For real, being actively alive is being Deena:
  • Deena says "yes" to new adventures yet continually gets her heart smashed in two
  • Deena is friendly to everyone, even when they're jerks, yet she's treated like a squishy-faced dog in the best of circumstances
  • Deena allows herself to be vulnerable and actively tries to remedy loneliness by meeting new men, yet she's still single because no one wants to date a Meatball. 
  • THEN WHY ISN'T SNOOKI HERE IN HELL TOO? 
  • I guess for every generation, there is only one man on earth who will dare go The Meatball Way
And all of this is just to try to get a small piece happiness.Which isn't to say that Deena's not totally happy already. Look how thrilled she is to be here! She's open and interested and resilient. But because she's so eager and because she looks more like Danny DeVito than a woman, she endures pain all the time. This is a life genuinely lived. This is why Jersey Shore is better than the other reality shows.


Back in Seaside, Vinny and Pauly enlist Bossman Danny's help to prank the entire house (which Danny owns). They want to switch all the rooms around, furniture and clothes included, and install astroturf in the living room so it can become the rooftop patio. Danny is so in, he's almost through to the other side youknowwhatI'msayin!! They literally install astroturf in the living room. Danny must be making so much money from this show.


Ronnie tries and fails to pitch his pup tent because, having grown up in the Bronx, the closest he's come to camping is seeing homeless people sleep on the sidewalk. And he's tickled pink with that word choice.

The second awkward insert scene is of Mike peeing very near the camp for a very long time. I hate this, I hate all of this. I already have a hard time with camping, but going camping with THESE ASSHOLES? God take me up to heaven right now I'm ready. I would sooner die.

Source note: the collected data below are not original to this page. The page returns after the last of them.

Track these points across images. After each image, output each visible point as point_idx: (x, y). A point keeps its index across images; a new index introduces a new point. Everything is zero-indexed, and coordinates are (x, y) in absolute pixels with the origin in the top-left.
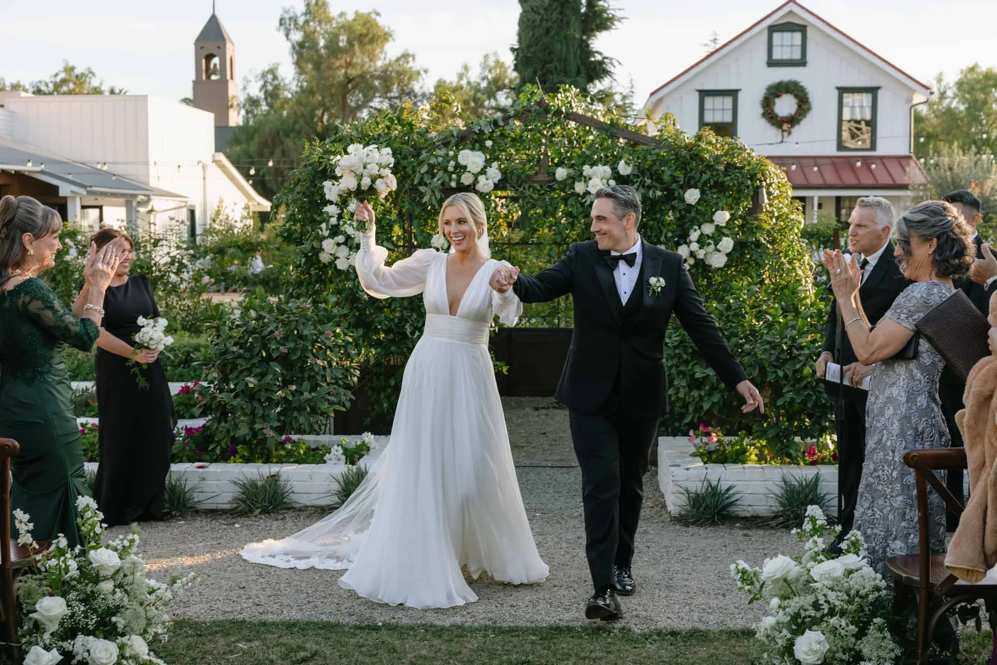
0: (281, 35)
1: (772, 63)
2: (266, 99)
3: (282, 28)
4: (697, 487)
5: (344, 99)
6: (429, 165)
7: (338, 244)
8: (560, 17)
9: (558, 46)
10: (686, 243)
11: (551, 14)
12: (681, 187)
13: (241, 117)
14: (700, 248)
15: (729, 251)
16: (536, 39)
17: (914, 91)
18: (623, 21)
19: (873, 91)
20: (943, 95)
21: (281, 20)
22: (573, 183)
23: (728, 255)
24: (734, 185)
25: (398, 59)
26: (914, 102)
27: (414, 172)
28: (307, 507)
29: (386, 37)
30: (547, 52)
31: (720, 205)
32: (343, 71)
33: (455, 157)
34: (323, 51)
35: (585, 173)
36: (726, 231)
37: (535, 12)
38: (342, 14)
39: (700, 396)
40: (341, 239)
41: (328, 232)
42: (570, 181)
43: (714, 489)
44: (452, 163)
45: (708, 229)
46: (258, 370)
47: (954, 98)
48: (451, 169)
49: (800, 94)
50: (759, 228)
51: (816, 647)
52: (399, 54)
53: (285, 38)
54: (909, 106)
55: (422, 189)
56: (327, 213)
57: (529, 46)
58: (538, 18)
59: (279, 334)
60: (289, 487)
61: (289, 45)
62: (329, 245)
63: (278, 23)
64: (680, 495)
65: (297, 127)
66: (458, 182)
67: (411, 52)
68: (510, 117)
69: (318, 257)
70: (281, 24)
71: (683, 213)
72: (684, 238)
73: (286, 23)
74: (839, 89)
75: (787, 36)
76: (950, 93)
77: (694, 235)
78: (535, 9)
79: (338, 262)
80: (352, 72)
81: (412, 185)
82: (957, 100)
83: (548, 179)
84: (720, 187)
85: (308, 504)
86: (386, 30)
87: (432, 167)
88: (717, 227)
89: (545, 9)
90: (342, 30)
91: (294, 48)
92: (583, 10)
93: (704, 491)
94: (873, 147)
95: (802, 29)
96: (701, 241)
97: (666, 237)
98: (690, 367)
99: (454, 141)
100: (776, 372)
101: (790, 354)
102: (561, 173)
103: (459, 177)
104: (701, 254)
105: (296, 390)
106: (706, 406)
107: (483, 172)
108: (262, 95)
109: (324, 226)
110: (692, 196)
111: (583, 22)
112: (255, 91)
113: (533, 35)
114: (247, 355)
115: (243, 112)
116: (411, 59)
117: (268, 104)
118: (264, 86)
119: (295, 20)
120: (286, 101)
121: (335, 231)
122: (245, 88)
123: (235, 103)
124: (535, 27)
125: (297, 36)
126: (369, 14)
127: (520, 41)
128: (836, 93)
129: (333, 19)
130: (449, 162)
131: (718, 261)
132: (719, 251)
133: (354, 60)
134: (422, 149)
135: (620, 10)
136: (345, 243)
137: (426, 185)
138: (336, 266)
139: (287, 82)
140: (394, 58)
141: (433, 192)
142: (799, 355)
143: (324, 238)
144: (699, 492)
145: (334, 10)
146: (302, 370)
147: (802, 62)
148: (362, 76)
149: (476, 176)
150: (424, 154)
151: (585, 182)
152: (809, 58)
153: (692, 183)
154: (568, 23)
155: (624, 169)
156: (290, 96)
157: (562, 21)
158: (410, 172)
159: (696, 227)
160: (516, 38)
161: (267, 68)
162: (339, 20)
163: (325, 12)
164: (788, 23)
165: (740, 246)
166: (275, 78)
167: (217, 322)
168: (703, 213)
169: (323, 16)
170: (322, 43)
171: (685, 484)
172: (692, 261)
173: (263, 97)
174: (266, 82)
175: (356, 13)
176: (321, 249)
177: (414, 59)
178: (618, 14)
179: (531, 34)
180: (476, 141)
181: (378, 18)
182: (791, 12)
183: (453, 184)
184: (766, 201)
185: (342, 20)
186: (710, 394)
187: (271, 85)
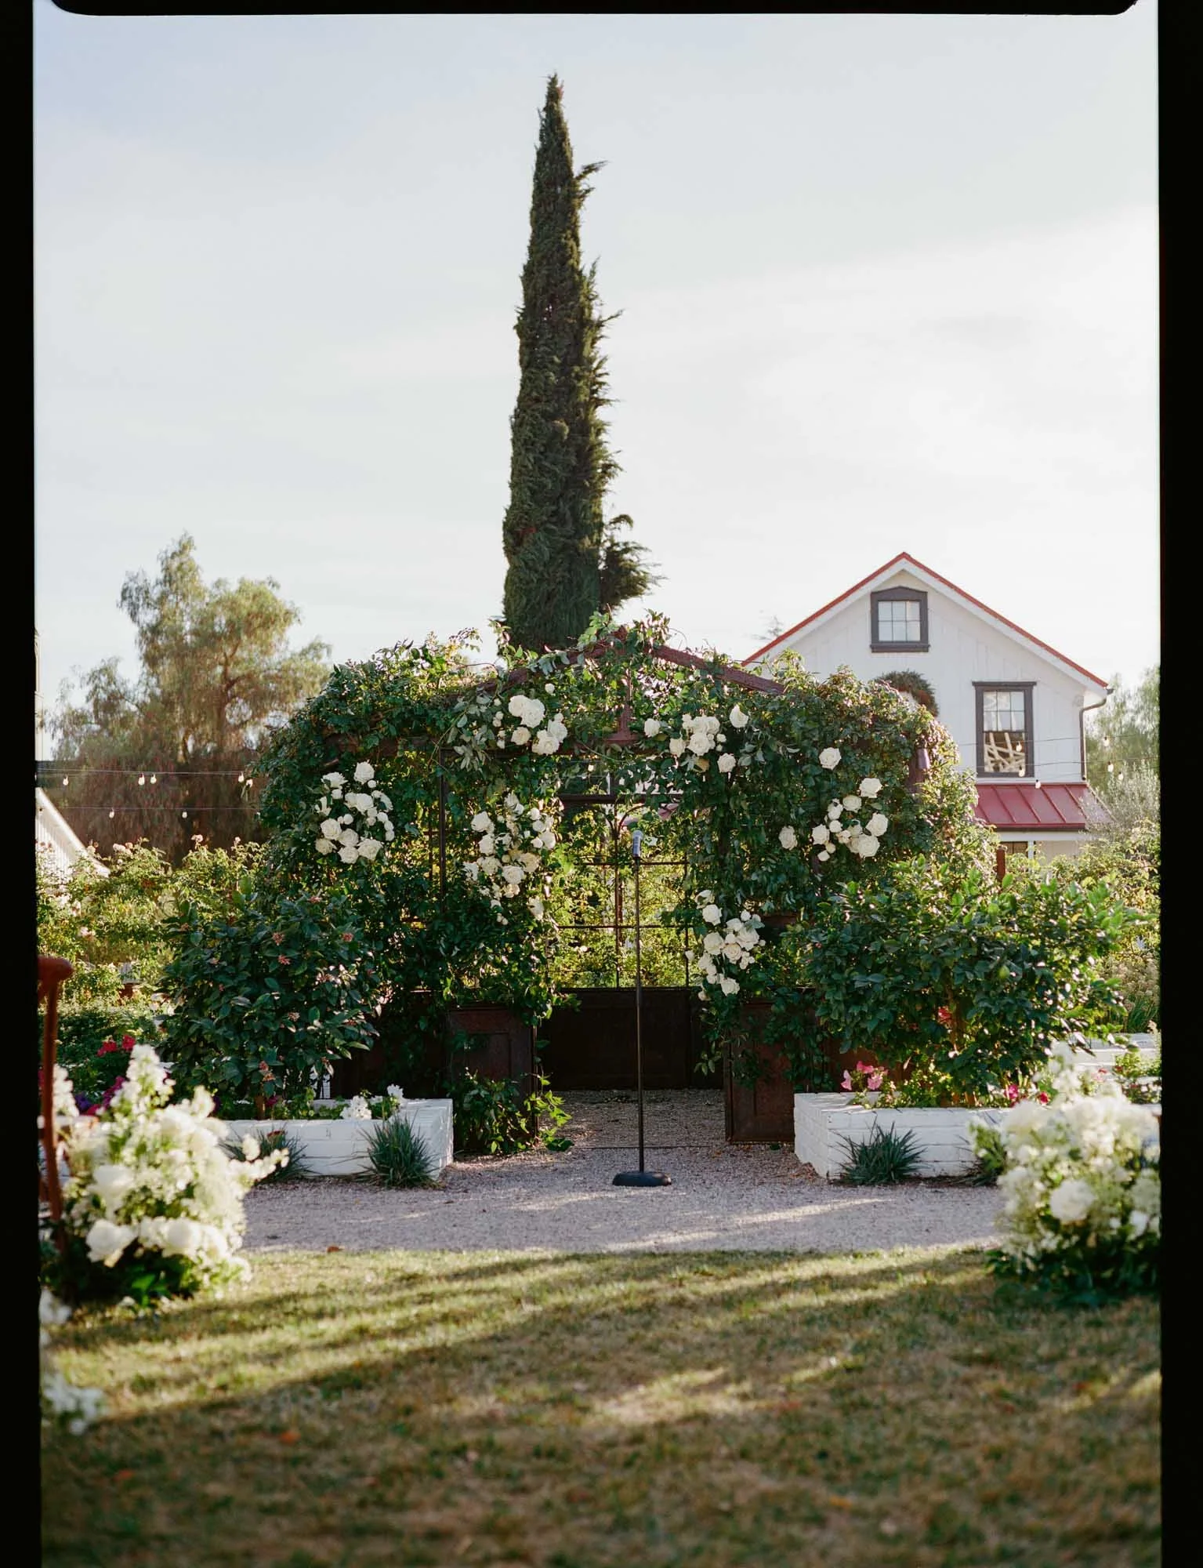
0: (124, 614)
1: (878, 647)
2: (96, 712)
3: (126, 603)
4: (864, 1136)
5: (221, 711)
6: (468, 716)
7: (344, 827)
8: (567, 575)
9: (566, 619)
10: (823, 822)
11: (555, 572)
12: (815, 744)
13: (56, 740)
14: (844, 829)
15: (882, 832)
16: (533, 607)
17: (1085, 688)
18: (659, 582)
19: (1026, 688)
20: (1121, 707)
21: (124, 591)
22: (668, 740)
23: (880, 838)
24: (885, 742)
25: (304, 653)
26: (1086, 705)
27: (447, 726)
28: (324, 1177)
29: (288, 616)
30: (549, 627)
31: (867, 770)
32: (219, 670)
33: (504, 708)
34: (188, 638)
35: (685, 726)
36: (875, 806)
37: (530, 569)
38: (218, 584)
39: (862, 1013)
40: (348, 819)
41: (329, 809)
42: (663, 739)
43: (887, 1139)
44: (500, 715)
45: (853, 803)
46: (248, 990)
47: (1137, 712)
48: (497, 723)
49: (920, 692)
50: (920, 801)
51: (1077, 1196)
52: (306, 645)
53: (129, 619)
54: (1079, 709)
55: (459, 750)
56: (328, 782)
57: (522, 619)
58: (534, 577)
59: (278, 937)
60: (298, 1149)
61: (135, 629)
62: (331, 828)
63: (119, 598)
64: (841, 1148)
65: (150, 754)
66: (508, 742)
67: (324, 641)
68: (578, 653)
69: (313, 845)
70: (124, 598)
71: (818, 780)
72: (819, 816)
73: (132, 598)
74: (975, 684)
75: (898, 606)
76: (1130, 705)
77: (834, 812)
78: (531, 564)
79: (342, 852)
80: (236, 672)
81: (445, 744)
82: (1141, 715)
83: (630, 737)
84: (865, 746)
85: (325, 1173)
86: (288, 606)
87: (471, 718)
88: (864, 799)
89: (545, 565)
90: (220, 609)
91: (143, 633)
92: (601, 567)
93: (873, 1141)
94: (1030, 773)
95: (919, 597)
96: (845, 819)
97: (797, 814)
98: (846, 975)
99: (500, 685)
100: (963, 974)
101: (980, 950)
102: (651, 727)
103: (509, 734)
104: (844, 837)
105: (299, 1020)
106: (870, 1027)
107: (542, 726)
108: (89, 707)
109: (324, 800)
110: (830, 758)
111: (602, 583)
112: (80, 700)
113: (529, 601)
114: (231, 970)
115: (60, 734)
116: (325, 651)
117: (99, 722)
118: (94, 692)
119: (147, 592)
120: (129, 716)
121: (338, 809)
122: (63, 697)
123: (48, 720)
124: (530, 591)
125: (148, 616)
126: (262, 583)
127: (507, 612)
128: (972, 691)
129: (205, 591)
130: (494, 714)
131: (867, 847)
132: (869, 833)
133: (238, 653)
134: (457, 696)
135: (655, 565)
136: (353, 826)
137: (464, 743)
138: (339, 858)
139: (130, 686)
140: (298, 650)
141: (475, 753)
142: (992, 953)
143: (323, 819)
144: (867, 1144)
145: (206, 579)
146: (306, 991)
147: (922, 646)
148: (249, 677)
149: (534, 732)
150: (461, 702)
151: (684, 738)
152: (932, 641)
153: (829, 739)
154: (579, 587)
155: (738, 718)
156: (134, 708)
157: (570, 581)
158: (442, 728)
159: (836, 800)
160: (502, 607)
161: (97, 665)
162: (215, 591)
163: (192, 580)
164: (901, 588)
165: (895, 828)
166: (111, 680)
167: (185, 925)
168: (845, 781)
169: (189, 586)
170: (188, 626)
171: (846, 1133)
172: (831, 848)
173: (92, 710)
174: (96, 687)
175: (242, 582)
176: (320, 835)
177: (329, 652)
178: (653, 572)
179: (524, 601)
180: (531, 686)
181: (275, 591)
182: (903, 571)
183: (501, 744)
184: (929, 766)
185: (220, 593)
186: (874, 1011)
187: (105, 691)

Right on cue, Ronnie holds the lighter fluid bottle up to where his penis would be and "pees" on the campfire to get it started. His clothes nearly catch flame immediately. Situation throws a large bundle of leafy branches onto the fire. Deena calls him a "hermaphrodite," meaning "pyromaniac." Meaning hermaphrodite, too, though.

Later on, Braindead Sitch wanders around the camp in the dark, looking for someone to jump out of a tent at him. Everyone starts calling him a schizo, but I think we all know what's going on here. Think it with me: severe brain damage. And I'm pretty sure that most other victims of brain damage could actually do great in a camping scenario. What gives me the right to say any of this. "Well, it is my blog."


The next morning everyone's clothes are crawling with huge spiders. It's just awful. Everything is terrible. But when they get back home...that'll be even crazier, eh? Eh? A crazy, prank-filled home.

Next week it looks like Vinny has settled on a lesbian conquest. His tv-stardom must mean he's so virile, he can bring a woman who is only attracted to women over to the other side. Nobody ever said the kid was low on self-esteem, folks.